■ **What the task asks**:
Work through the data below and give the number of lines holding "must", nothing more.

Collected data:
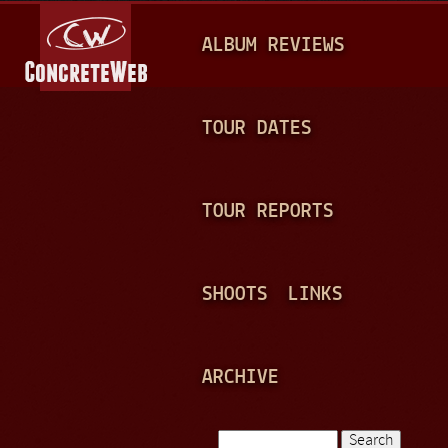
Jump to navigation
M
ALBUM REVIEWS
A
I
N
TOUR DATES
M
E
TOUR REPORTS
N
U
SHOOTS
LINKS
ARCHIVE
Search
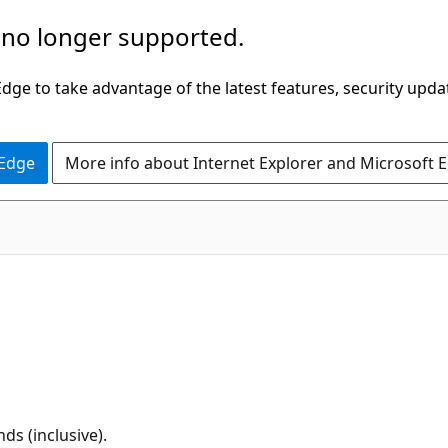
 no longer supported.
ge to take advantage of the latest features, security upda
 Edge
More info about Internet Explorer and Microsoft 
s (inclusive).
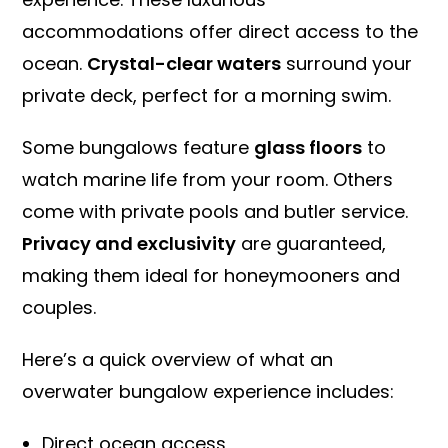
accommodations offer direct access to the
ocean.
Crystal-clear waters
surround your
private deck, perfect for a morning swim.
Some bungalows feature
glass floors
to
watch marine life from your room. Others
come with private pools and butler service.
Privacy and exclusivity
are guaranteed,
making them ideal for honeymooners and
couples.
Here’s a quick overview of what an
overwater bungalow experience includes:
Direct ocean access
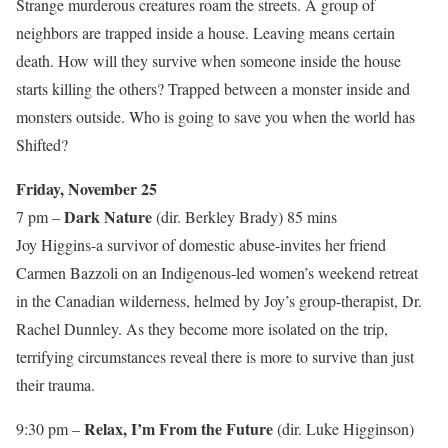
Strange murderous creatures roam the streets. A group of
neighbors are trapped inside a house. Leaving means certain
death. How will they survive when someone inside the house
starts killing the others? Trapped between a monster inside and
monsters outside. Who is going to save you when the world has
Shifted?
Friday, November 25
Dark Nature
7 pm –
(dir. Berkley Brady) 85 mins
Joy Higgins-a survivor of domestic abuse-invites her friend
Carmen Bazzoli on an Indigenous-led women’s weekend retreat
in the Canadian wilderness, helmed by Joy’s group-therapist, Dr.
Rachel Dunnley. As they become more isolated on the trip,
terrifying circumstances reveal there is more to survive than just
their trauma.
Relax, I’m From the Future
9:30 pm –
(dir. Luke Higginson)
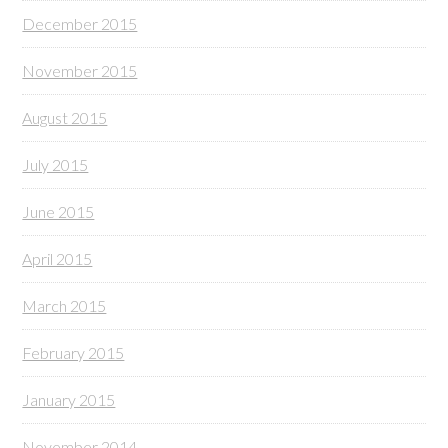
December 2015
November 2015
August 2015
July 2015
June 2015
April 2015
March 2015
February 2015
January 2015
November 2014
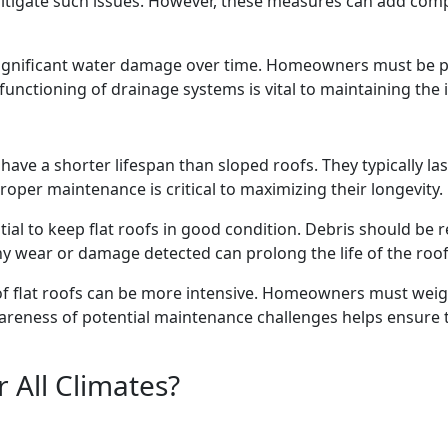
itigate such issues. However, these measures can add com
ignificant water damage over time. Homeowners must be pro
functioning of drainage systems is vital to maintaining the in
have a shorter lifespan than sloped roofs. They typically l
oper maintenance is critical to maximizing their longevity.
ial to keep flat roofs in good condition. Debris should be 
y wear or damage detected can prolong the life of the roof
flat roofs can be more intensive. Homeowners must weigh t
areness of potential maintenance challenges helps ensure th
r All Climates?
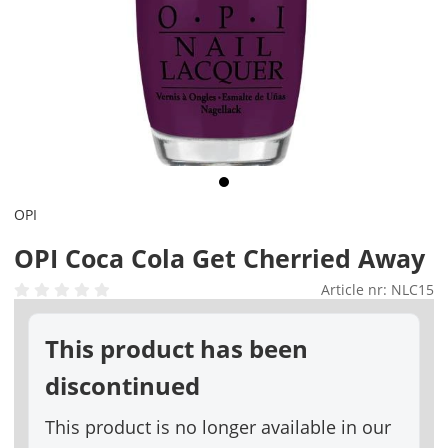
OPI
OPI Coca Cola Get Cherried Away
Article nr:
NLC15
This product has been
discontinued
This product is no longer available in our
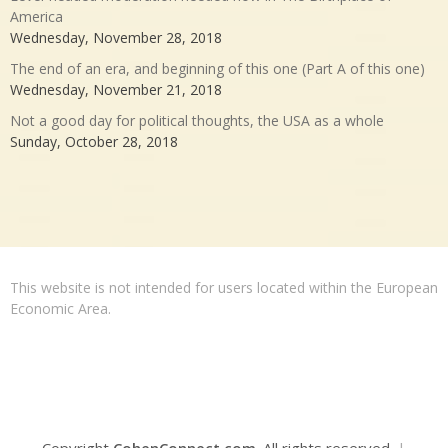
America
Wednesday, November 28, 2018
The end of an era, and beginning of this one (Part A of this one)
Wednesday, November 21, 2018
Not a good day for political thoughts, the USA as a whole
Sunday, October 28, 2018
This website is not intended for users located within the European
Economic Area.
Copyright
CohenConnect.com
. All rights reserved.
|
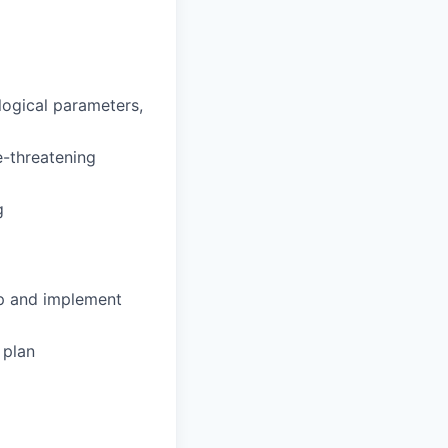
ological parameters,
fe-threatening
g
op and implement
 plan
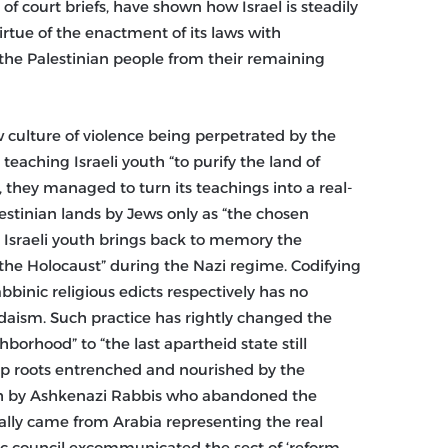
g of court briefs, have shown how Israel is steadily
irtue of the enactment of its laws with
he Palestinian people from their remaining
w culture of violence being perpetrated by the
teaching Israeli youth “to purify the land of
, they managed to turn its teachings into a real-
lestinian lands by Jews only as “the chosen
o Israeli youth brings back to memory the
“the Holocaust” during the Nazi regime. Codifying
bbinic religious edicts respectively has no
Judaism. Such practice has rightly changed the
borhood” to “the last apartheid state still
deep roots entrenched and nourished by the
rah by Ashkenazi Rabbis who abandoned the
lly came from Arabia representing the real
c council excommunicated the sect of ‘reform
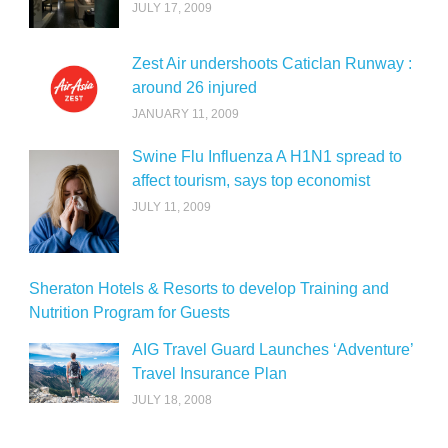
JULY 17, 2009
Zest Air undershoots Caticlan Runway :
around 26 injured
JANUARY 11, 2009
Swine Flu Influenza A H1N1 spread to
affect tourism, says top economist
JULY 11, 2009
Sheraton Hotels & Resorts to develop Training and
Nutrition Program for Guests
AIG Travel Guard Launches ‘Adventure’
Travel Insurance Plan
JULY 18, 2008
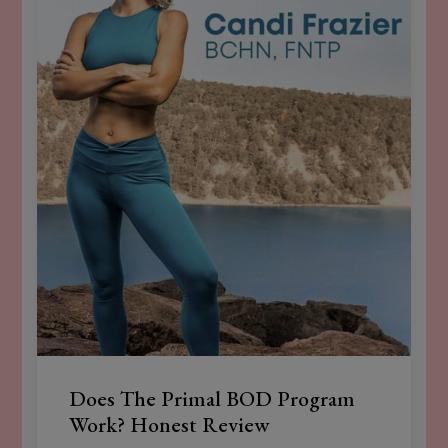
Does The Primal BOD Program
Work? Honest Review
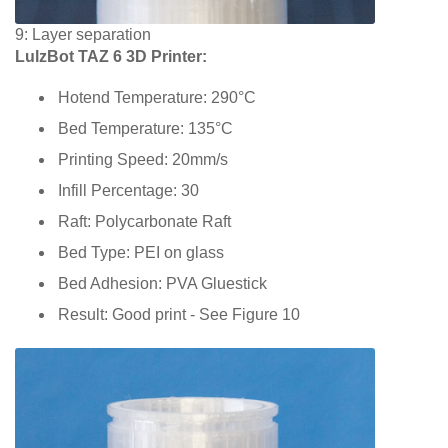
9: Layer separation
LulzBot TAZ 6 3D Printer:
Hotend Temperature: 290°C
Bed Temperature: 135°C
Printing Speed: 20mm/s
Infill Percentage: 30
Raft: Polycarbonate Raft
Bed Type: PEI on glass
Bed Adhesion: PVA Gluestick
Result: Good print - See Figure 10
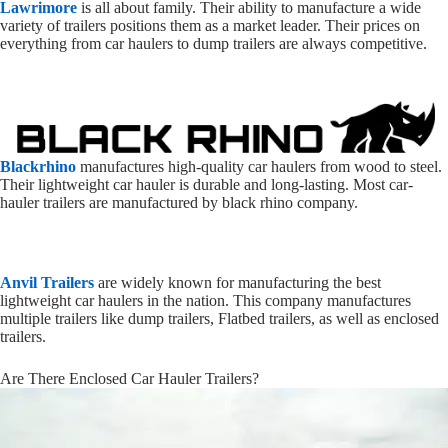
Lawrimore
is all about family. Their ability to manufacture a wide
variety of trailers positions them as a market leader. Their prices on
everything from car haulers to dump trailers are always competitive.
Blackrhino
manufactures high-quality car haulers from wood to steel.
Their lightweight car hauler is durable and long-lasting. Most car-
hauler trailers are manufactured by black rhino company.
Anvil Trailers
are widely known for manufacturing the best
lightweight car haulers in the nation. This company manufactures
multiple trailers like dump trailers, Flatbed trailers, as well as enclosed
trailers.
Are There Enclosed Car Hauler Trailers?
---
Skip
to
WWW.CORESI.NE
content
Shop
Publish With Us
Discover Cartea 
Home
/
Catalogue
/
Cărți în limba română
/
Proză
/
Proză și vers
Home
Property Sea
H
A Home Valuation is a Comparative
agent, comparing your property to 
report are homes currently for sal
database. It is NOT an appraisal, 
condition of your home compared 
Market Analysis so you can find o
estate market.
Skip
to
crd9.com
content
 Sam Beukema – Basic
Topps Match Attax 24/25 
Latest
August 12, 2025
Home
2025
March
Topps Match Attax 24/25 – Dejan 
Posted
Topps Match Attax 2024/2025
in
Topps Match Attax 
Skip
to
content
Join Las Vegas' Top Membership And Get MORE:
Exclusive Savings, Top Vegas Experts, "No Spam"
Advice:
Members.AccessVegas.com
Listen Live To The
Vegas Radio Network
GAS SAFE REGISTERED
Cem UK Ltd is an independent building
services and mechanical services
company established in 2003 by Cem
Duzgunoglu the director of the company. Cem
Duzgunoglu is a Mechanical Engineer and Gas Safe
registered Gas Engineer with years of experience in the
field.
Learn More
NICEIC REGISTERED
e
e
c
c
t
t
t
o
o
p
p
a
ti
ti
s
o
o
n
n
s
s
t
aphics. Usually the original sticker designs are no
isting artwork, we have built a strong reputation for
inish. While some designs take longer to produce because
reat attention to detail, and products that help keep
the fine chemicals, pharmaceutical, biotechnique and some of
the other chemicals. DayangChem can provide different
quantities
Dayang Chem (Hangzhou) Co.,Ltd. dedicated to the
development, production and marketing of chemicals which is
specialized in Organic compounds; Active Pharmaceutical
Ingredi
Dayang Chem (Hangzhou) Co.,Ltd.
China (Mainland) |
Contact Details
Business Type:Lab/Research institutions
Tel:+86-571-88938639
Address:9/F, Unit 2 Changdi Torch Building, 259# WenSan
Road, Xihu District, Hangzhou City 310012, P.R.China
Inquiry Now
...
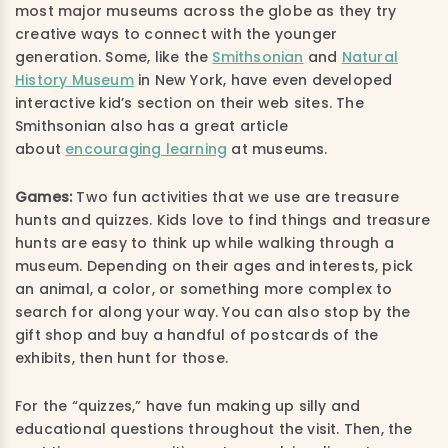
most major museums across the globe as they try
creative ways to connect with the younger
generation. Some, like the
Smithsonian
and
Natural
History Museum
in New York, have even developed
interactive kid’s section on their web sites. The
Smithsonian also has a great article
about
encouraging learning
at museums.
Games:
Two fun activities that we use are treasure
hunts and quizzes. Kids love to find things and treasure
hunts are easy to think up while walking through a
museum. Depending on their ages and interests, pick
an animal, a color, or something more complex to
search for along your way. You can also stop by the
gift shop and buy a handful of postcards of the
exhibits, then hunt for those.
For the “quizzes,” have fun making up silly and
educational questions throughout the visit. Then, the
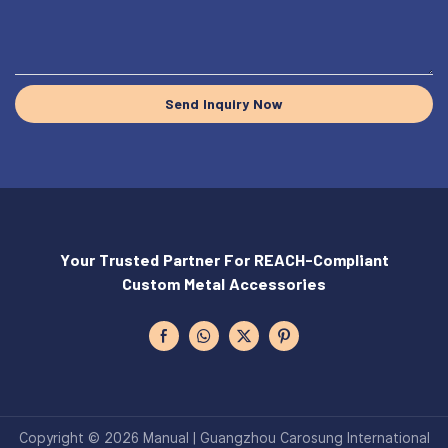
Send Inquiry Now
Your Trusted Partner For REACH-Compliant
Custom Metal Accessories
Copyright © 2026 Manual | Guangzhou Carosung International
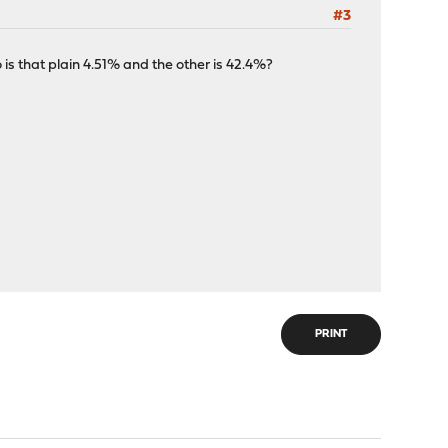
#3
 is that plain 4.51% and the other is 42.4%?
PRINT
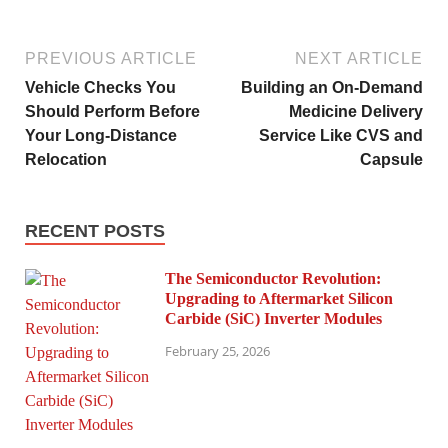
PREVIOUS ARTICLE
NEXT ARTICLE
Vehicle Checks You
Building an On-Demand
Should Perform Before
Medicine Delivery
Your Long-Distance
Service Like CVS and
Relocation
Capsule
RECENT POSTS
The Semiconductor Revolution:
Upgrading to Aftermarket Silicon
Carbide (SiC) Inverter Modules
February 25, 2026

■ **Answer for the task**:
2